Copyright © 1993 Martin Marietta Corp. Published by the American Institute of Aeronautics and Astronautics with permission as AIAA 93-4741.

Published to the Marspapers archive with permission.

THE MARS AERIAL PLATFORM MISSION:

A GLOBAL RECONNAISSANCE OF THE RED PLANET USING SUPER-PRESSURE BALLOONS

 

Robert Zubrin, Steve Price, Terry Gamber

Martin Marietta Astronautics Space Dynamics Lab

PO Box 179 Denver, CO 80201

Ben Clark, Jim Cantrell

Utah State University

Logan, Utah 84322-4140

 

ABSTRACT

 

The Mars Aerial Platform (MAP) mission is a conceptual design for a low-cost, Discovery class mission whose purpose would be to generate tens of thousands of very high resolution (20 cm/pixel) pictures of the Martian surface, map the global circulation of the Martian atmosphere, and examine the surface and sub-surface with ground penetrating radar, infrared spectroscopy, neutron spectroscopy, and other remote sensing techniques. The data would be acquired by instruments which are carried by balloons flying at a nominal altitude of about 7 km over the Martian surface.
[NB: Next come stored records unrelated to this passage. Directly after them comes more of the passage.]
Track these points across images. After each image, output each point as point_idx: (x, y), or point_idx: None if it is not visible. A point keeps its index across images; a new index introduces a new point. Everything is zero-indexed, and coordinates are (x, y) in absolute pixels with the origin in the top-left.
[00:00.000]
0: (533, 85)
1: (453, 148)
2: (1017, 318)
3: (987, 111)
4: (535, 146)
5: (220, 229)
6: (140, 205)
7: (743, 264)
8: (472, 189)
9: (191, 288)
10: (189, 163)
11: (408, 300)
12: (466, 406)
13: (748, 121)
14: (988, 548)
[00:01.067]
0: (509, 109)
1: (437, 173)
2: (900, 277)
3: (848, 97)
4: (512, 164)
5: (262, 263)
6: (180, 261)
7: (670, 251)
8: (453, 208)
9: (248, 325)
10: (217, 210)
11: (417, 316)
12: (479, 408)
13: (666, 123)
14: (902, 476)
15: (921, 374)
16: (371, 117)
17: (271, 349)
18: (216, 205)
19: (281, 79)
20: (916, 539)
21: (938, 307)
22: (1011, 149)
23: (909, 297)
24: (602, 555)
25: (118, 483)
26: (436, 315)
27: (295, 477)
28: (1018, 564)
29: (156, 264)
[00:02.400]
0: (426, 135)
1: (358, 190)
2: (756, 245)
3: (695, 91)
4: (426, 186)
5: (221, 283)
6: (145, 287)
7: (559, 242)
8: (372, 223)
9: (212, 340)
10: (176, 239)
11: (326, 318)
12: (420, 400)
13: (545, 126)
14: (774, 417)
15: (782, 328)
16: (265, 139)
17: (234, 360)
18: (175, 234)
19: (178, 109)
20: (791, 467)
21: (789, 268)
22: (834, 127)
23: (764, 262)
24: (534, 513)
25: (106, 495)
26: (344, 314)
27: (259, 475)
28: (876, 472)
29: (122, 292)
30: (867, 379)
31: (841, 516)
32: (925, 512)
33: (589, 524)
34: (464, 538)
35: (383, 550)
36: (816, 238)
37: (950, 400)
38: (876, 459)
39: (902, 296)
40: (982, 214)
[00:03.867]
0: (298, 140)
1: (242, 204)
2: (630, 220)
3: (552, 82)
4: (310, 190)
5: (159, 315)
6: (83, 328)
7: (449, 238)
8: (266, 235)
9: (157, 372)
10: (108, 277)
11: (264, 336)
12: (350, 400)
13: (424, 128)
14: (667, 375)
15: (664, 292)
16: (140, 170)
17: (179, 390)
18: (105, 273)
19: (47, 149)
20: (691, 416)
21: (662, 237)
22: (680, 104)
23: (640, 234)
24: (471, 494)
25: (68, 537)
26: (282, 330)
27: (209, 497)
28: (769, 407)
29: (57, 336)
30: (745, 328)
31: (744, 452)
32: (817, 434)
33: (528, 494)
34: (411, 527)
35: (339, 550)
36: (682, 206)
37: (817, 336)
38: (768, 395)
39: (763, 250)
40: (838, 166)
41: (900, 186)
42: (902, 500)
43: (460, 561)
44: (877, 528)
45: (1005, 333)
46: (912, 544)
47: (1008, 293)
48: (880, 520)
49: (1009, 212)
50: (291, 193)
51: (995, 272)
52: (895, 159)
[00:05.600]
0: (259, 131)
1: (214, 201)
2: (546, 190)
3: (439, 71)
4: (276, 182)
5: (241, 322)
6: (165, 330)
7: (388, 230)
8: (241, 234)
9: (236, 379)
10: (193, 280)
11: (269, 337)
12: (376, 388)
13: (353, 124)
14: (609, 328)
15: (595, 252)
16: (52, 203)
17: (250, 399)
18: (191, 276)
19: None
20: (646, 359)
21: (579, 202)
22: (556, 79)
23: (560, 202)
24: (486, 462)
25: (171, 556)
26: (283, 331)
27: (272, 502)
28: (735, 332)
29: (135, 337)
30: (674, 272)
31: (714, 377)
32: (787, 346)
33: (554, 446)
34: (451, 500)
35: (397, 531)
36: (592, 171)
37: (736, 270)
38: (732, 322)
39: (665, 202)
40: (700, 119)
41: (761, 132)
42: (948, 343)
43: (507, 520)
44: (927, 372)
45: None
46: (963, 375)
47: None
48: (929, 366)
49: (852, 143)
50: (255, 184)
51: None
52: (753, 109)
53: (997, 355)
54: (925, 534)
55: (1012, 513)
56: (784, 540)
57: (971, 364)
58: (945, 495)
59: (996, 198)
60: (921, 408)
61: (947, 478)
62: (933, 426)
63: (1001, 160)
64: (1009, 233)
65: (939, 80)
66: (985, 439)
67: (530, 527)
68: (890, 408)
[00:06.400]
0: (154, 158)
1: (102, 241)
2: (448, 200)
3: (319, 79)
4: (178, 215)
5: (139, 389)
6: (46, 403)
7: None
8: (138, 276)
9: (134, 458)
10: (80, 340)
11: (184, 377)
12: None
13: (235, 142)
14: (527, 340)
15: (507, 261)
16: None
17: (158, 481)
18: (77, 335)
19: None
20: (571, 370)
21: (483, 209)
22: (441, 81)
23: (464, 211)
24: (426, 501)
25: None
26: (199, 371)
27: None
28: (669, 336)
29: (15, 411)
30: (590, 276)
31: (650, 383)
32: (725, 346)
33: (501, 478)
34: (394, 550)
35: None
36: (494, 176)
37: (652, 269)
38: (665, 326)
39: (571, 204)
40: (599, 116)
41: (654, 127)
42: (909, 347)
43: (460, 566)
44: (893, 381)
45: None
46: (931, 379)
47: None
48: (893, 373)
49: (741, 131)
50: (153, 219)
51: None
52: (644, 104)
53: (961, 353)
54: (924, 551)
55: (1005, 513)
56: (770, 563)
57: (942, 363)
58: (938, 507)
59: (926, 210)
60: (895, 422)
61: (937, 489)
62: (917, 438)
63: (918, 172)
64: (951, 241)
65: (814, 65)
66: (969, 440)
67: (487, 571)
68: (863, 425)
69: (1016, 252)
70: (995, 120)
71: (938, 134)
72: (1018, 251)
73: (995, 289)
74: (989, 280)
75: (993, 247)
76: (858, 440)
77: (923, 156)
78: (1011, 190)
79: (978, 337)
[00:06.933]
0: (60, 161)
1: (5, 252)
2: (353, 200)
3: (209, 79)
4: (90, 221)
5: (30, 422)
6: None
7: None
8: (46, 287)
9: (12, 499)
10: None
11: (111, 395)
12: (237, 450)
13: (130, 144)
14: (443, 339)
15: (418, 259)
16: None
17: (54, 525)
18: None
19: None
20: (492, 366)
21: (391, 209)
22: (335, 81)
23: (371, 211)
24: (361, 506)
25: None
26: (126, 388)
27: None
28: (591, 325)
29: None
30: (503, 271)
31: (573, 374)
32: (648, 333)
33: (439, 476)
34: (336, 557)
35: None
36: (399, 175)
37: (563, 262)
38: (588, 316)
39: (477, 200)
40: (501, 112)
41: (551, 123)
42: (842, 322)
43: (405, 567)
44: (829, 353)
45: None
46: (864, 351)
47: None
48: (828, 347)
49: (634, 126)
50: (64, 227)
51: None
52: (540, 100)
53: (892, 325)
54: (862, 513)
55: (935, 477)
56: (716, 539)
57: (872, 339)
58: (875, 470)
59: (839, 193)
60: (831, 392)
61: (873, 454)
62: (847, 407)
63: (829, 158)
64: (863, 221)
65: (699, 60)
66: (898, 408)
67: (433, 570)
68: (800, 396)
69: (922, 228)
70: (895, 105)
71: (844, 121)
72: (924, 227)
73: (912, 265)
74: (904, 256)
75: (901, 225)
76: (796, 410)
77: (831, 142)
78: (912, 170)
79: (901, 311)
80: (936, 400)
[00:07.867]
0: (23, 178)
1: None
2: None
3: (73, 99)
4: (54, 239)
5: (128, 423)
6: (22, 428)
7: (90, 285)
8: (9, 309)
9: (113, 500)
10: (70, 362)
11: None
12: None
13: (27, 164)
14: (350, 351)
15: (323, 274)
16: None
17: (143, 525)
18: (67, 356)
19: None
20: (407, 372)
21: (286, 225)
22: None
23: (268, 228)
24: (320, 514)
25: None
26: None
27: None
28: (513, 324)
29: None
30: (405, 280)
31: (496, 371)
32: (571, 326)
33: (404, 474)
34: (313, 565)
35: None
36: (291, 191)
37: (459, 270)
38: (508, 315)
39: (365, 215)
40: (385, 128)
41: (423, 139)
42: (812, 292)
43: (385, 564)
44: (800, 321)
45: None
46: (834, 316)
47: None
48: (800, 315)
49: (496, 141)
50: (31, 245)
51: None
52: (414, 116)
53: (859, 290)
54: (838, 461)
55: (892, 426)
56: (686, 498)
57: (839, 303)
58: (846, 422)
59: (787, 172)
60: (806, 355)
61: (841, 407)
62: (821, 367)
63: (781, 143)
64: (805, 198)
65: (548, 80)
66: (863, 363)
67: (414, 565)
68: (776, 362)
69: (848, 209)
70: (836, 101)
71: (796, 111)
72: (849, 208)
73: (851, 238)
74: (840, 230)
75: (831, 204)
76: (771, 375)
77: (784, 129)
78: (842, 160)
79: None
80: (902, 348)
Because new balloon and micro-spacecraft technology is now available, the balloon probes could be quite long-lived, lasting hundreds or even thousands of days, producing an immense science harvest in the process. Together with the Mars Environmental Survey (MESUR) surface network science mission, MAP would revolutionize our knowledge of the Red Planet.